All day as I rode on Monday, I found myself thinking again how incredibly lucky I am to have the time, the health, and the means to do a trip like this.  This is privilege in the extreme.

Yesterday was not a particularly special day of cycling.  Wendy and I rode together to Midland for a delicious Japanese lunch, in a restaurant on the ground level of one of Dow Chemical’s many office buildings in Midland.    In fact, Midland seems like a modern-day company town.

From Midland, I turned southeast and rode another 62 miles to Otter Lake, our current campsite, where this edition of the blog will be posted soon.  The ride was not noteworthy, though there is always some quirky fun to be found on almost any road.

Toward the end of the cycling day, I experienced another kind gesture, this one from some guys repairing farm equipment around 20 miles away from here.  I had run out of water, and stopped to ask if I could fill my water bottles in their shop.  Not only did they offer me cold water, they insisted that I top off the bottles with ice.

Tomorrow, we will ride to St Clair, MI; and the day after tomorrow, we will enter Canada at Marine City-Sombra.

Wendy writing:

It was really wonderful to see my middle school friend Laurie and her husband Rich in Manitowac! We enjoyed a too brief lunch and then it was fun to have them see us off on the SS Badger. We hope that our paths may cross again on our return trip back to California (our route still TBD).

The 4 hour cruise on the SS Badger was lovely – warm, sunny, really enjoyable to be out on the deck. I had forgotten how the Great Lakes are each so big that they look like the ocean!

It felt crazy to us Californians to have fresh water in what looks like the ocean. After swimming in Lake Michigan, there was no need to rinse off. I also loved the sand dunes – reminiscent of my family childhood trips to Indiana Dunes.

At Lake Michigan Recreation Area, we were really surprised to see how the dunes supported an ecosystem beyond just dune grasses (but then again, Golden Gate Park in San Francisco is all on dunes).

We have continued to enjoy the conversations with people who voted for Trump.These connections often come up when we stop for lunch or a snack, or ask someone to take a photo of the two of us. After Laura took our photos at Lake Michigan, we enjoyed talking with her and her husband, Mike.

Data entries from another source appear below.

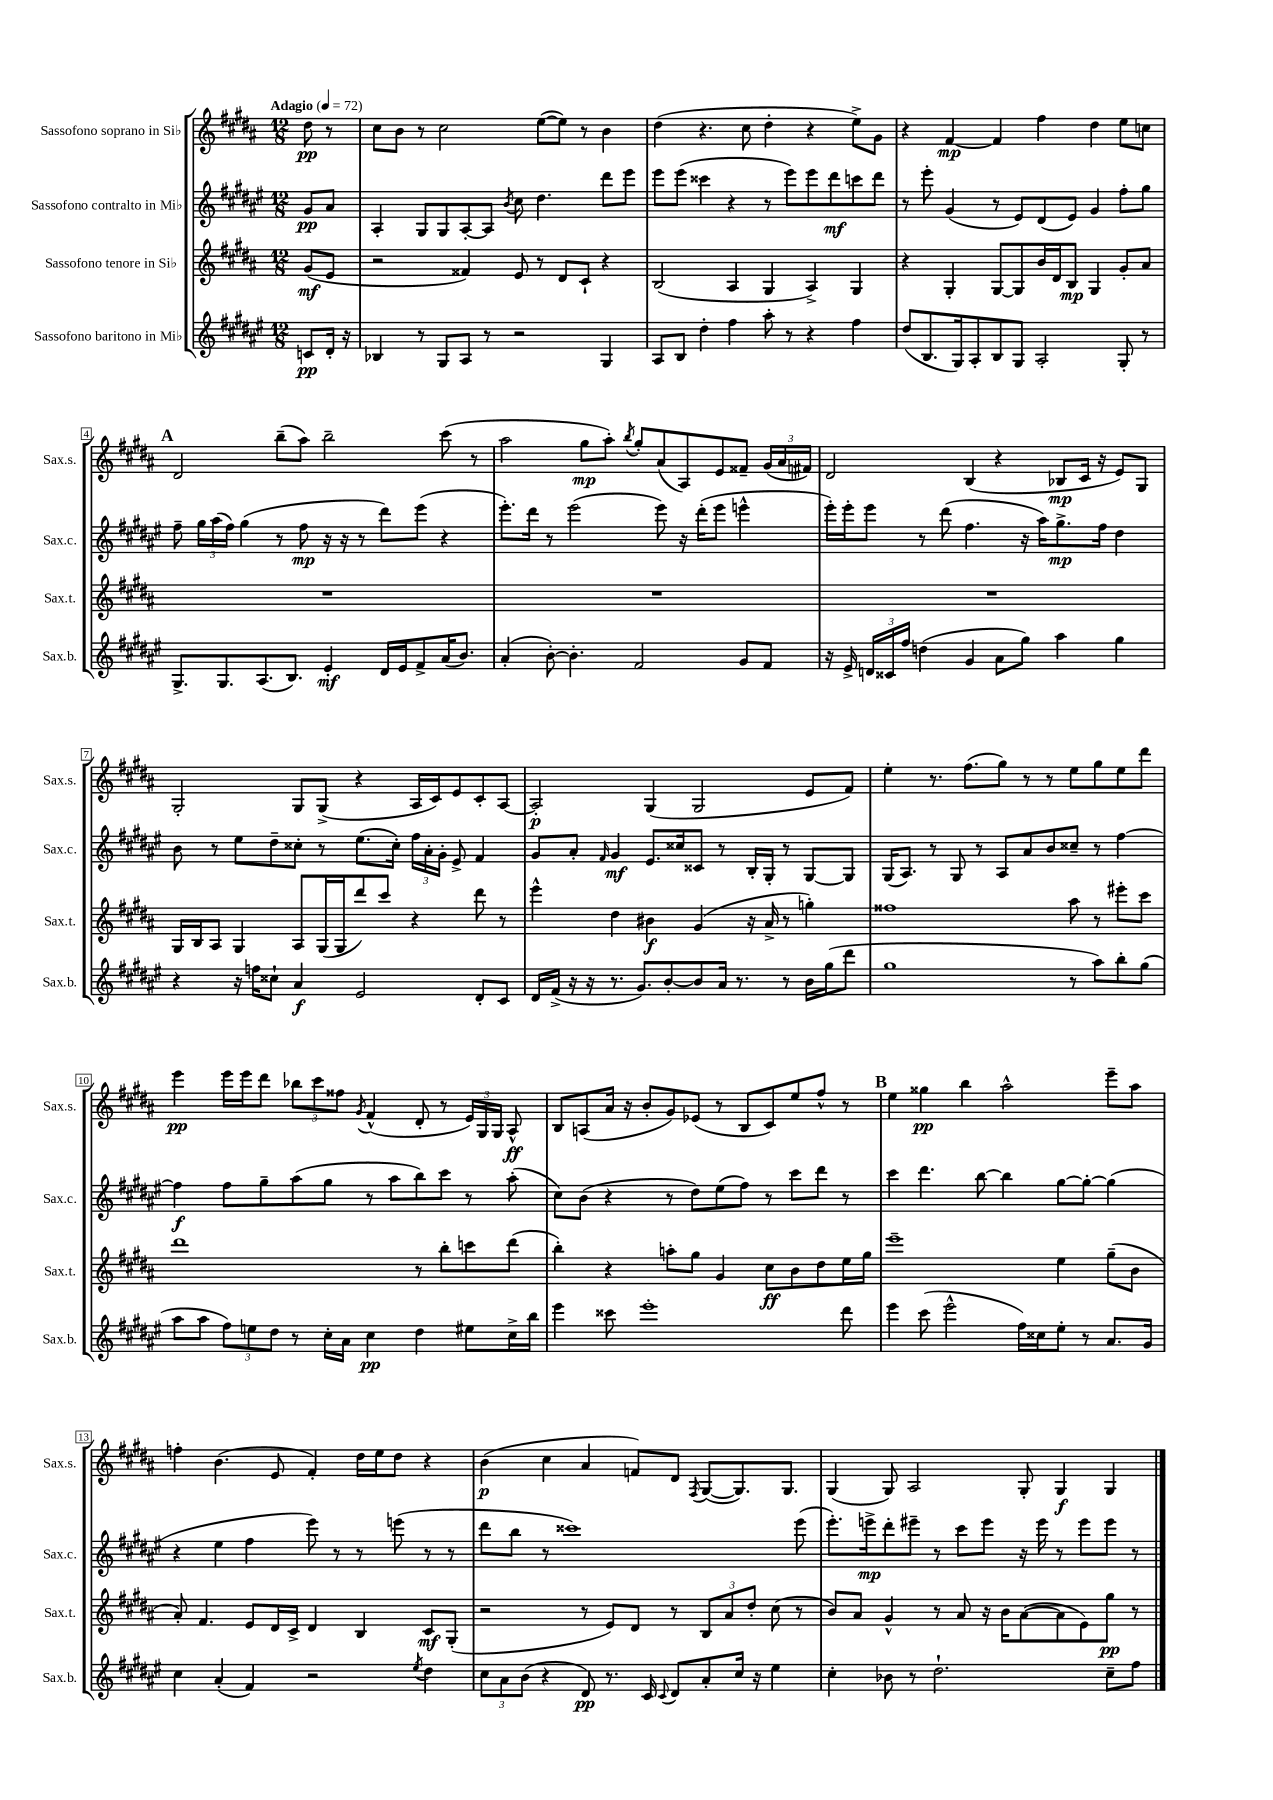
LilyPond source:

<<
\new StaffGroup <<
\new Staff = "s0" \with { instrumentName = "Sassofono soprano in Sib" shortInstrumentName = "Sax.s." } {
    \clef treble \key b \major \numericTimeSignature \time 12/8 \partial 4 \tempo "Adagio" 4 = 72
    \autoBeamOff dis''8\pp r8 |
    cis''8[ b'8] r8 cis''2 e''8[~( e''8]) r8 b'4 |
    dis''4( r4. cis''8 dis''4-. r4 e''8[->) gis'8] |
    r4 fis'4~\mp fis'4 fis''4 dis''4 e''8[ c''8] |
    \mark \markup { \bold "A" } dis'2 b''8[--( ais''8]) b''2-- cis'''8( r8 |
    ais''2 gis''8[\mp ais''8]-.) \acciaccatura { b''8 } gis''8[-. ais'8( ais8) e'8 fisis'8]-- \tuplet 3/2 { gis'16[( ais'16 fis'16]) } |
    dis'2 b4( r4 bes8[\mp cis'16] r16 e'8[) gis8] |
    gis2-. gis8[ gis8]->( r4 ais16[ cis'16) e'8 cis'8-. ais8]~ |
    ais2-.\p gis4( gis2 e'8[ fis'8]) |
    e''4-. r8. fis''8.[( gis''8]) r8 r8 e''8[ gis''8 e''8 dis'''8] |
    e'''4\pp e'''16[ e'''16 dis'''8] \tuplet 3/2 { bes''8[ cis'''8 fisis''8] } \acciaccatura { gis'8 } fis'4-^( dis'8-. r8 \tuplet 3/2 { e'16[) gis16 gis16] } ais8-^\ff |
    b8[ a8( ais'16] r16 b'8[-. gis'8) ees'8]( r8 b8[ cis'8) e''8 fis''8]-^ r8 |
    \mark \markup { \bold "B" } e''4 gisis''4\pp b''4 ais''2-^ e'''8[-- ais''8] |
    f''4-. b'4.( e'8 fis'4-.) dis''16[ e''16 dis''8] r4 |
    b'4\p( cis''4 ais'4 f'8[) dis'8] \acciaccatura { fis8 } gis8[~( gis8.) gis8.] |
    gis4( gis8) ais2 gis8-. gis4\f gis4 \bar "|." |
}
\new Staff = "s1" \with { instrumentName = "Sassofono contralto in Mib" shortInstrumentName = "Sax.c." } {
    \clef treble \key fis \major \numericTimeSignature \time 12/8 \partial 4
    \autoBeamOff gis'8[\pp ais'8] |
    ais4-. gis8[ gis8 ais8~-. ais8] \acciaccatura { b'8 } cis''8 dis''4. dis'''8[ eis'''8] |
    eis'''8[ eis'''8]( cisis'''4 r4 r8 eis'''8[) eis'''8 dis'''8\mf c'''8 dis'''8] |
    r8 eis'''8-. gis'4( r8 eis'8[) dis'8( eis'8]) gis'4 fis''8[-. gis''8] |
    \mark \markup { \bold "A" } fis''8-- \tuplet 3/2 { gis''16[ ais''16( fis''16]) } gis''4( r8 fis''8\mp r16 r16 r8 dis'''8[) eis'''8]( r4 |
    eis'''8.[-.) dis'''16] r8 eis'''2( eis'''8) r16 dis'''16[-.( eis'''8] e'''4-^ |
    eis'''16[-.) eis'''16-. eis'''8] r8 dis'''8( fis''4. r16 ais''16[) gis''8.->\mp fis''16] dis''4 |
    b'8 r8 eis''8[ dis''8-- cisis''8]-. r8 eis''8.[( cisis''16]-.) \tuplet 3/2 { fis''16[ ais'16-. gis'16]-. } eis'8-> fis'4 |
    gis'8[ ais'8]-. \grace { fis'16 } gis'4\mf eis'8.[ cisis''16 cisis'8] r8 b16[-. gis16]-. r8 gis8[~ gis8] |
    gis16[( ais8.]) r8 gis8 r8 ais8[ ais'8 b'8 cisis''8]-- r8 fis''4~ |
    fis''4\f fis''8[ gis''8-- ais''8( gis''8] r8 ais''8[ b''8) cis'''8] r8 ais''8-.( |
    cis''8[) b'8]( r4 r8 dis''8[) eis''8( fis''8]) r8 cis'''8[ dis'''8] r8 |
    \mark \markup { \bold "B" } cis'''4 dis'''4. b''8~ b''4 gis''8[~ gis''8]~-. gis''4( |
    r4 eis''4 fis''4 eis'''8) r8 r8 e'''8( r8 r8 |
    dis'''8[ b''8] r8 cisis'''1) eis'''8( |
    eis'''8.[-.) e'''16->\mp dis'''8-. eis'''8]-- r8 cis'''8[ eis'''8] r16 eis'''16 r8 eis'''8[ eis'''8] r8 \bar "|." |
}
\new Staff = "s2" \with { instrumentName = "Sassofono tenore in Sib" shortInstrumentName = "Sax.t." } {
    \clef treble \key b \major \numericTimeSignature \time 12/8 \partial 4
    \autoBeamOff gis'8[\mf( e'8] |
    r2 fisis'4) e'8 r8 dis'8[ cis'8]-! r4 |
    b2( ais4 gis4 ais4->) gis4 |
    r4 gis4-. gis8[~ gis8 b'16 dis'16 b8]\mp gis4 gis'8[-. ais'8] |
    \mark \markup { \bold "A" } R1. |
    R1. |
    R1. |
    gis16[ b16 ais8] gis4 ais8[ gis16( gis16 dis'''8) cis'''8] r4 dis'''8 r8 |
    e'''4-^ dis''4 bis'4\f gis'4( r16 ais'16-> r8 g''4-.) |
    fisis''1 ais''8 r8 eis'''8[-. cis'''8] |
    dis'''1 r8 b''8[-. c'''8 dis'''8]( |
    b''4-.) r4 a''8[-. gis''8] gis'4 cis''8[\ff b'8 dis''8 e''16 gis''16] |
    \mark \markup { \bold "B" } e'''1-- e''4 gis''8[--( b'8] |
    ais'8-.) fis'4. e'8[ dis'16 cis'16]-> dis'4 b4 cis'8[\mf gis8]-.( |
    r2 r8 e'8[) dis'8] r8 \tuplet 3/2 { b8[ ais'8 dis''8]-. } cis''8( r8 |
    b'8[) ais'8] gis'4-^ r8 ais'8 r16 b'16[ ais'8~( ais'8 e'8) gis''8]\pp r8 \bar "|." |
}
\new Staff = "s3" \with { instrumentName = "Sassofono baritono in Mib" shortInstrumentName = "Sax.b." } {
    \clef treble \key fis \major \numericTimeSignature \time 12/8 \partial 4
    \autoBeamOff c'8[\pp dis'16]-. r16 |
    bes4 r8 gis8[ ais8] r8 r2 gis4 |
    ais8[ b8] dis''4-. fis''4 ais''8-. r8 r4 fis''4 |
    dis''8[( b8. gis16) ais8-. b8 gis8] ais2-. gis8-. r8 |
    \mark \markup { \bold "A" } gis8.[-> gis8. ais8.( b8.]) eis'4-.\mf dis'16[ eis'16 fis'8-> ais'16( b'8.]) |
    ais'4-.( b'8~-.) b'4.-. fis'2 gis'8[ fis'8] |
    r16 eis'16-> \tuplet 3/2 { d'16[ cisis'16 fis''16] } d''4( gis'4 ais'8[ gis''8]) ais''4 gis''4 |
    r4 r16 f''16[ cisis''8]-! ais'4\f eis'2 dis'8[-. cis'8] |
    dis'16[ fis'16]->( r16 r16 r8. gis'8.[) b'8~-. b'8 ais'16] r8. r8 b'16[ gis''16( dis'''8] |
    gis''1 r8 ais''8[) b''8-. gis''8]( |
    ais''8[ ais''8] \tuplet 3/2 { fis''8[) e''8 dis''8] } r8 cis''16[-. ais'16] cis''4\pp dis''4 eis''8[ cis''16-> b''16] |
    eis'''4 cisis'''8 eis'''1-. dis'''8 |
    \mark \markup { \bold "B" } eis'''4 cis'''8( eis'''2-^ fis''16[) cisis''16 eis''8]-. r8 ais'8.[ gis'16] |
    cis''4 ais'4-.( fis'4) r2 \acciaccatura { eis''8 } dis''4 |
    \tuplet 3/2 { cis''8[ ais'8 b'8]( } r4 dis'8\pp) r8. cis'16 \appoggiatura { cis'8 } dis'8[ ais'8-. cis''16] r16 eis''4 |
    cis''4-. bes'8 r8 dis''2.-! cis''8[-- fis''8] \bar "|." |
}
>>
>>
\layout { \context { \Score \override BarNumber.stencil = #(make-stencil-boxer 0.1 0.3 ly:text-interface::print) } }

They identified themselves as a “divided couple” – she votes Democrat and voted for Clinton; he votes Republican and voted for Trump (not because he likes Trump – he feels that the Republicans have the correct approach – and he definitely did not like Clinton). Laura is a teacher with many Muslim students who are very frightened in our country with the Trump administration.

We experienced our first (and we hope only) sketchy campground at Black Creek State Campground just outside of Sanford, MI. It was mostly empty and there were a couple of sketchy characters, one who seemed like he was on drugs, roaming through the campground. This was the only place where we did not feel safe leaving the van and trailer while we both cycled – so we moved our rig elsewhere and then cycled.

The terrain has become more varied in eastern Wisconsin and Michigan – with forests re-entering the picture and orchards for the first time. It’s interesting to see fruit orchards and forests juxtaposed with crops.

We continue to LOVE our trailer (despite having to tape the screens on at each camp) – and have no interest in staying in hotels or AirBnBs.

We have been so lucky with weather. Southern Wisconsin had flooding from drenching rainstorms – luckily our route missed that!